1 | large2_example/C1000.dat | Elapsed time(s)= 777.60 | diff Utot= 0.000000007341 | diff Force= 0.000000008795 |

2 | large2_example/Fe1000.dat | Elapsed time(s)= 8181.70 | diff Utot= 0.000000002241 | diff Force= 0.000000011061 |

3 | large2_example/GRA1024.dat | Elapsed time(s)= 927.20 | diff Utot= 0.000000012903 | diff Force= 0.000000004981 |

4 | large2_example/Ih-Ice1200.dat | Elapsed time(s)= 445.88 | diff Utot= 0.000000000216 | diff Force= 0.000000001451 |

5 | large2_example/Pt500.dat | Elapsed time(s)= 2629.20 | diff Utot= 0.000000015832 | diff Force= 0.000000001879 |

6 | large2_example/R-TiO2-1050.dat | Elapsed time(s)= 844.58 | diff Utot= 0.000000002263 | diff Force= 0.000000001108 |

7 | large2_example/Si1000.dat | Elapsed time(s)= 658.53 | diff Utot= 0.000000000404 | diff Force= 0.000000000908 |

Total elapsed time (s) 14464.69

The quality of all the calculations is at a level of production run where double valence plus a single polarization functions are allocated to each atom as basis functions. Except for 'Pt500.dat', all the systems include more than 1000 atoms, where the last number of the file name implies the number of atoms for each system, and the elapsed time implies that geometry optimization for systems consisting of 1000 atoms is possible if several hundreds processor cores are available.

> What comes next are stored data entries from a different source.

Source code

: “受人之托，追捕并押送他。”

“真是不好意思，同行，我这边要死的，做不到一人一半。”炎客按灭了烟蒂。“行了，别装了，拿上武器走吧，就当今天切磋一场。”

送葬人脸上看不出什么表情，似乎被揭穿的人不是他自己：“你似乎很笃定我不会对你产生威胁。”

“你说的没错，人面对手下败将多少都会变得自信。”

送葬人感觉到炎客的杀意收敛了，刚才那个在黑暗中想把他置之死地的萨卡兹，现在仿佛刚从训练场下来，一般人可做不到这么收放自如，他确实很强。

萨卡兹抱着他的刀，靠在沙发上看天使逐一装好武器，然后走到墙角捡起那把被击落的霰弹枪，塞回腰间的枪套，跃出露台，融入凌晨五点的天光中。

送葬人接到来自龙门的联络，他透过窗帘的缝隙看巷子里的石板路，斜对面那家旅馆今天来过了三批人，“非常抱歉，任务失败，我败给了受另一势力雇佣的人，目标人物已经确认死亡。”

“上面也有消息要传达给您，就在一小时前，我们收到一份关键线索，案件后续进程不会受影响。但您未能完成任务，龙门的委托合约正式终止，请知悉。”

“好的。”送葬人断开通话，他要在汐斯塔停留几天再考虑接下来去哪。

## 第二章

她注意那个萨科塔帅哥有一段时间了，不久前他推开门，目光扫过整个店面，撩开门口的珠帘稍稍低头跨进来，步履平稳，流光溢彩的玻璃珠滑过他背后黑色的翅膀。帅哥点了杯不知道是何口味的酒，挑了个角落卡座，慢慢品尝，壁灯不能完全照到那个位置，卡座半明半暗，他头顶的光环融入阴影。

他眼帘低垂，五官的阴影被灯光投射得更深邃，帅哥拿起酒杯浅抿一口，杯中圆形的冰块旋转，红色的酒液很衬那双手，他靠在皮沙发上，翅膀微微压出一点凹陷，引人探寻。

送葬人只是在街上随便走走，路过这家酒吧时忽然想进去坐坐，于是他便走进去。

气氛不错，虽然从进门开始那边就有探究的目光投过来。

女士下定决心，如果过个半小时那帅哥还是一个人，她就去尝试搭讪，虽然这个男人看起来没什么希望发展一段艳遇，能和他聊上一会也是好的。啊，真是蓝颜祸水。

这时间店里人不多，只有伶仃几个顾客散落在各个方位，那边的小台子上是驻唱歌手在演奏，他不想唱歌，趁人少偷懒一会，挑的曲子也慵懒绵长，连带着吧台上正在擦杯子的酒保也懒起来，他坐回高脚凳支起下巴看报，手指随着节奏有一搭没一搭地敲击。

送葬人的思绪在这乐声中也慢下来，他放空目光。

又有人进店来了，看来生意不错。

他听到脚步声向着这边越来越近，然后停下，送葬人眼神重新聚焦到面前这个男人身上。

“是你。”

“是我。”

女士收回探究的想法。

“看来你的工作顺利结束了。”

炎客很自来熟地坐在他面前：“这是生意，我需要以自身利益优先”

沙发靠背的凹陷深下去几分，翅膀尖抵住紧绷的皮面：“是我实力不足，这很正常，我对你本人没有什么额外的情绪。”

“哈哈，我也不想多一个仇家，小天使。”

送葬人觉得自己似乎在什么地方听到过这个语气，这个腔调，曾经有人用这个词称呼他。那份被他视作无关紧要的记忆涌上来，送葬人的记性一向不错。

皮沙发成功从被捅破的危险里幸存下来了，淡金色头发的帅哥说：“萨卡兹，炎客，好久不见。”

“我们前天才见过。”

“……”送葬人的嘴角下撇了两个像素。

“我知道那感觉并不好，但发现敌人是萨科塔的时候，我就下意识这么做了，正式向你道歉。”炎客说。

The input files used for the calculations and the output files are found in the directory 'work/large2_example'. The following information is compiled from the output files.

No. | Input file | SCF steps | Elapsed time(s/SCF/spin) | Dimension |

1 | large2_example/C1000.dat | 53 | 14.7 | 13000 |

2 | large2_example/Fe1000.dat | 408 | 10.0 | 13000 |

3 | large2_example/GRA1024.dat | 72 | 12.9 | 13312 |

4 | large2_example/Ih-Ice1200.dat | 57 | 7.8 | 9200 |

5 | large2_example/Pt500.dat | 161 | 16.3 | 12500 |

6 | large2_example/R-TiO2-1050.dat | 38 | 22.2 | 15750 |

7 | large2_example/Si1000.dat | 45 | 14.6 | 13000 |

The dimension of the Kohn-Sham Hamiltonian is of the order of 10000, and the elapsed time per SCF step is around 15 seconds for all the systems, implying that the difference in the total elapsed time mainly comes from the difference in the SCF iterations to achieve the SCF convergence of 10e-10 (Hartree) for the band energy.